Surprisingly, dishes that can fly under the radar in midtown are making the hit list in the new restaurant, including the chile relleno (battered poblano chile filled with rich queso and red chile pork, resting on a black bean purée and spicy tomato sauce), a development that Rose credits to the dish’s familiarity, which seems to matter to a Roseville clientele, that skews a little older—and more traditional—than its central city cousins.
But it’s the cochinita pibil—or pork shoulder—that Rose says shows the kitchen firing on all burners. “It has a little bit of achiote, which is one of the main basic spices that you’ll find in any cochinita dish,” Rose explains. “We glaze it and we’re using agave nectar.
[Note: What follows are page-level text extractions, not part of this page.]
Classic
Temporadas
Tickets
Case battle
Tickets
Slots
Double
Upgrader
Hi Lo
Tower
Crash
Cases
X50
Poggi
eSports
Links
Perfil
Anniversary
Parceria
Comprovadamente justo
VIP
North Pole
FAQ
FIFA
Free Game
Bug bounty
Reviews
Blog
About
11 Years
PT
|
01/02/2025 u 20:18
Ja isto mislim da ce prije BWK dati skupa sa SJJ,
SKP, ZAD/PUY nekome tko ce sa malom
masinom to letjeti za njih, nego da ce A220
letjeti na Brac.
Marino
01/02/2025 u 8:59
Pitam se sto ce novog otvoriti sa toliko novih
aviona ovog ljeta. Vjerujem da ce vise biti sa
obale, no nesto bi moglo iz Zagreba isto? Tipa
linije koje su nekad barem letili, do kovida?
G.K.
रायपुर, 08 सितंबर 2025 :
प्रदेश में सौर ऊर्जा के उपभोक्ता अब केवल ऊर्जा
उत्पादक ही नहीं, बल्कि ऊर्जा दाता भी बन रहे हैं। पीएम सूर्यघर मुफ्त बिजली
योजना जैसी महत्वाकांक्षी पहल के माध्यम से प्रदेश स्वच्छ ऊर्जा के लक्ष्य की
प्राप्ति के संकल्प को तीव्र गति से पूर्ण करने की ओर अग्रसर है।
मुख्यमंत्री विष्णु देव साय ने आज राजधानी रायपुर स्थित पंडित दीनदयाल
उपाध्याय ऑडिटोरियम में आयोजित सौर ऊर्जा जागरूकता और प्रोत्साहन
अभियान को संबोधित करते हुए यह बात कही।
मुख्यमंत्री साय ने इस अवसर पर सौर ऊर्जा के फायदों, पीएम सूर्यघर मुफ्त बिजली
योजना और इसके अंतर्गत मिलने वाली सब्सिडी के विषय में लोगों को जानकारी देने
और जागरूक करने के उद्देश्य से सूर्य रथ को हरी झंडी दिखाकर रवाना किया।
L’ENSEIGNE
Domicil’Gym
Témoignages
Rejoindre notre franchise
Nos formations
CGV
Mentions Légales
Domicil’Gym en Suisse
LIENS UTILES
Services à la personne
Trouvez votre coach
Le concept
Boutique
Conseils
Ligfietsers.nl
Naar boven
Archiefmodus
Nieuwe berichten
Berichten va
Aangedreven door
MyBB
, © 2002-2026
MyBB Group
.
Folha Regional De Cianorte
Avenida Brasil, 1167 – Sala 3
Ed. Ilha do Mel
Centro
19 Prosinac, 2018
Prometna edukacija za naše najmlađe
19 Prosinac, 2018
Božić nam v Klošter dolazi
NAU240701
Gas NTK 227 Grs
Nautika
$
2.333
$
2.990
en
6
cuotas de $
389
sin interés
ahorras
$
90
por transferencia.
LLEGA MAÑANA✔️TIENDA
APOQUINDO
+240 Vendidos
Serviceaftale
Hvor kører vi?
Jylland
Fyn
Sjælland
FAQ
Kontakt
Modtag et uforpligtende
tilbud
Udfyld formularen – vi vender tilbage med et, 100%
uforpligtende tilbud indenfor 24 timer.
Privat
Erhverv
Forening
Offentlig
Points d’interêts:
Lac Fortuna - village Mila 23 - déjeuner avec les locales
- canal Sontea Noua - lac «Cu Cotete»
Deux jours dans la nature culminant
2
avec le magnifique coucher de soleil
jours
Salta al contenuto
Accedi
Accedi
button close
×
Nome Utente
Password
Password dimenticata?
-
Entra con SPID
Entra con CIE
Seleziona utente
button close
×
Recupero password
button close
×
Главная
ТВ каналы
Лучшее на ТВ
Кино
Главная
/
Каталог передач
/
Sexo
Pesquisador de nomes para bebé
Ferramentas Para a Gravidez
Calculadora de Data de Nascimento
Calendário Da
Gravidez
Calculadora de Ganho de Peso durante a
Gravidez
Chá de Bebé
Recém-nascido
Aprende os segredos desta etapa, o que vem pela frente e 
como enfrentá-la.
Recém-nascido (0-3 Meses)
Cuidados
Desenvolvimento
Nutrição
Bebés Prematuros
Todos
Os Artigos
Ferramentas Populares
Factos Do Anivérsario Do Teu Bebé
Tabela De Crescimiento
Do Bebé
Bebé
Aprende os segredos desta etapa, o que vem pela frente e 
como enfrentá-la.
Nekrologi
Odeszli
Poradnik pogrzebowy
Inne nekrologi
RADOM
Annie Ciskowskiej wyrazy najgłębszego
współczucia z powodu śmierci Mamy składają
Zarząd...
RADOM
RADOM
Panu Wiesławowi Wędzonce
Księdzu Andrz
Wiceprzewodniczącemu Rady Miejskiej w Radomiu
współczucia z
We cook it down with orange juice, cinnamon and clove and a lot of garlic and bay leaf and just let it simmer down. We smoke the meat. When we get an order, we’ll sauté it with a little bit of butter and then we’ll finish it off with a glaze. It takes a long time to prep the dish, but once it comes to order, it’s pretty good.”
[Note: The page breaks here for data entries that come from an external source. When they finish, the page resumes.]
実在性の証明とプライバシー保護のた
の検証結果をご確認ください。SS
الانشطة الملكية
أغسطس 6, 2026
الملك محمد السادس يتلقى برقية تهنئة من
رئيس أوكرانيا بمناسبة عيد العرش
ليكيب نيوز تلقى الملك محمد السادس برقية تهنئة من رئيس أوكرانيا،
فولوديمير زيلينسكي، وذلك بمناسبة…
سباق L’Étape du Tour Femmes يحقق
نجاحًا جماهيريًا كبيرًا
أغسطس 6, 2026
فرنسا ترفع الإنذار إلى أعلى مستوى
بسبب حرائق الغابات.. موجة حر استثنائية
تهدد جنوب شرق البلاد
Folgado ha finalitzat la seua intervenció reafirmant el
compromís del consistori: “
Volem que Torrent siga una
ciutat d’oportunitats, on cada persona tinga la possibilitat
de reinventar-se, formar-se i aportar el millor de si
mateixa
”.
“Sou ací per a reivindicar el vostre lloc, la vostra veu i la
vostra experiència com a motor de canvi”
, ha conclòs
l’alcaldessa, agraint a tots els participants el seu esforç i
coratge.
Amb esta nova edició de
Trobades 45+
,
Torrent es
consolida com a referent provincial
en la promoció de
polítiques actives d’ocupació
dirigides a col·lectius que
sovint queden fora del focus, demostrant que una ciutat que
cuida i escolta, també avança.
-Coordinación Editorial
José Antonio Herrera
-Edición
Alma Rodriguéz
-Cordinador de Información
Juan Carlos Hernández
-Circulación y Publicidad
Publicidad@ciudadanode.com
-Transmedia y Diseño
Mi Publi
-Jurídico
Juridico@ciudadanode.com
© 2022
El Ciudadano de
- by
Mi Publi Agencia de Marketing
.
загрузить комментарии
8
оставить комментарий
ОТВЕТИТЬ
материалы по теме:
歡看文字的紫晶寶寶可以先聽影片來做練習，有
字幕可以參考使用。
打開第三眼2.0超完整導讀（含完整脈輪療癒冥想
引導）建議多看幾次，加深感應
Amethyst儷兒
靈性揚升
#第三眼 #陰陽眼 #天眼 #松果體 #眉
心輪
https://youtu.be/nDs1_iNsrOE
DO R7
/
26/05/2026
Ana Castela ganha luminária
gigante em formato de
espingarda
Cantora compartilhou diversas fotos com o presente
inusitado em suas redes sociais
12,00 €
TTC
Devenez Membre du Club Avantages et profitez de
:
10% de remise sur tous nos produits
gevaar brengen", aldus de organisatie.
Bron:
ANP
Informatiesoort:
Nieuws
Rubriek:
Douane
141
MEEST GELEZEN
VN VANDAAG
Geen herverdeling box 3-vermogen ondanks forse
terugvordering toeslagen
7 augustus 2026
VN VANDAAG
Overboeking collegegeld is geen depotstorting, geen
The same can be said for the 26-ingredient, savory-sweet mole—which combines chocolate, nuts, fruits and chil-es, as well as other indigenous spices—that Rose learned to prepare on multiple trips down to both Oaxaca and Puebla. “In Sacramento, your No. 1 comparison is someone else’s grandmother or mother,” he says. “If you make mole, it better be better than Mom’s, or you don’t know how to make mole.”
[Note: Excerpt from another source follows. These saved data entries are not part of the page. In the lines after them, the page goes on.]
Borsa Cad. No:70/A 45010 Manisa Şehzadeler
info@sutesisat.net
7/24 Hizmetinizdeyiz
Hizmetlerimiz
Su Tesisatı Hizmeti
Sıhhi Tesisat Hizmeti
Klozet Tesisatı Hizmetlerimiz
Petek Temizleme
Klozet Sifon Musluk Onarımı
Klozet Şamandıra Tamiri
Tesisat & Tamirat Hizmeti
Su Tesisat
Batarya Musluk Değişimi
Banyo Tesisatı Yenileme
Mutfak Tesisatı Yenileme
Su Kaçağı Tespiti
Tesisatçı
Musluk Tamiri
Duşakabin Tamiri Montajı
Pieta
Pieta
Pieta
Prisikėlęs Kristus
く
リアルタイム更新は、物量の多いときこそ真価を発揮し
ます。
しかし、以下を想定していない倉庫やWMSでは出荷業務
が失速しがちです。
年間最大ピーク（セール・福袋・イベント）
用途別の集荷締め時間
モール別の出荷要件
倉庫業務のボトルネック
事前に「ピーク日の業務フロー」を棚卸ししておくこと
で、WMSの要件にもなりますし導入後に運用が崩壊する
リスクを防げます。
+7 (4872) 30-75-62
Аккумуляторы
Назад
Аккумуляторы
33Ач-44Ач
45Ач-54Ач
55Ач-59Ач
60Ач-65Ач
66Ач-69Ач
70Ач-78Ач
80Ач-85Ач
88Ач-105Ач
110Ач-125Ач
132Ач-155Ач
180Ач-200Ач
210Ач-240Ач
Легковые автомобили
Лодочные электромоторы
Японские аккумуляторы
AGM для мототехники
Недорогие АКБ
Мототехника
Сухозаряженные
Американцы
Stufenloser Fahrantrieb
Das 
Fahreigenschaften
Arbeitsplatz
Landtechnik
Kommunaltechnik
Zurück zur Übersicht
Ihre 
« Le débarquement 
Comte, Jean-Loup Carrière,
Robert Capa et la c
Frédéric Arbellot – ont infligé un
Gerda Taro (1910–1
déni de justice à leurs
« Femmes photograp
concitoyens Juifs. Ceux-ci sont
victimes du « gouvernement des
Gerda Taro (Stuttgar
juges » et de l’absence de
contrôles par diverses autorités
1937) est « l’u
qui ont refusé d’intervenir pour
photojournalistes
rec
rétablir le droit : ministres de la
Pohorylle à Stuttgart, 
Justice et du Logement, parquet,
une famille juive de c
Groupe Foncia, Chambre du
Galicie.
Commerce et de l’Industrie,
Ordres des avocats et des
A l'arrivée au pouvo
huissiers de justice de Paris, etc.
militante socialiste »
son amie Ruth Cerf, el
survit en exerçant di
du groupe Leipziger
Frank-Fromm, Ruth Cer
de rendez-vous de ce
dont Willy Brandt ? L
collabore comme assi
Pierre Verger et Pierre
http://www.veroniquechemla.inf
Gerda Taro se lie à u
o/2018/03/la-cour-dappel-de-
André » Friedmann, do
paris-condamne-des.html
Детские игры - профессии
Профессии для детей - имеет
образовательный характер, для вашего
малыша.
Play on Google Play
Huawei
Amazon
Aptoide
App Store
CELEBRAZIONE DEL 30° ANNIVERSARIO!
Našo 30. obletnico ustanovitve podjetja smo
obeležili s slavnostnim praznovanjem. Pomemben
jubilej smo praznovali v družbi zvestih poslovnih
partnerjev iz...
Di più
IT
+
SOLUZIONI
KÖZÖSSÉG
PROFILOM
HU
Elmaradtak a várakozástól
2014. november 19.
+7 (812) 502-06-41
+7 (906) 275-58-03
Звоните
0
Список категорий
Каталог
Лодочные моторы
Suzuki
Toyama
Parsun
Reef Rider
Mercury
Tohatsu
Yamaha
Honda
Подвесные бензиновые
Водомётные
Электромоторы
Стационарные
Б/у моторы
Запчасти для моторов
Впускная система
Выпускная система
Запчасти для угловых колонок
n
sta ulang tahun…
That adherence to elevated authenticity can also be found in the drinks, including the house margarita (pure blue agave tequila, hand-squeezed lime and a splash of agave nectar for sweetness) and the desserts, including the cinnamon-and-sugar churros oozing vanilla cream.
“Mexican food—it’s culture,” says Rose. “Sometimes when you first get into cooking, you want to change things up, put twists on things. You can do it, but you still have to hit the flavors. You don’t want to think too far outside of the box because then you’re not really cooking Mexican food.”
It doesn’t get any simpler than that.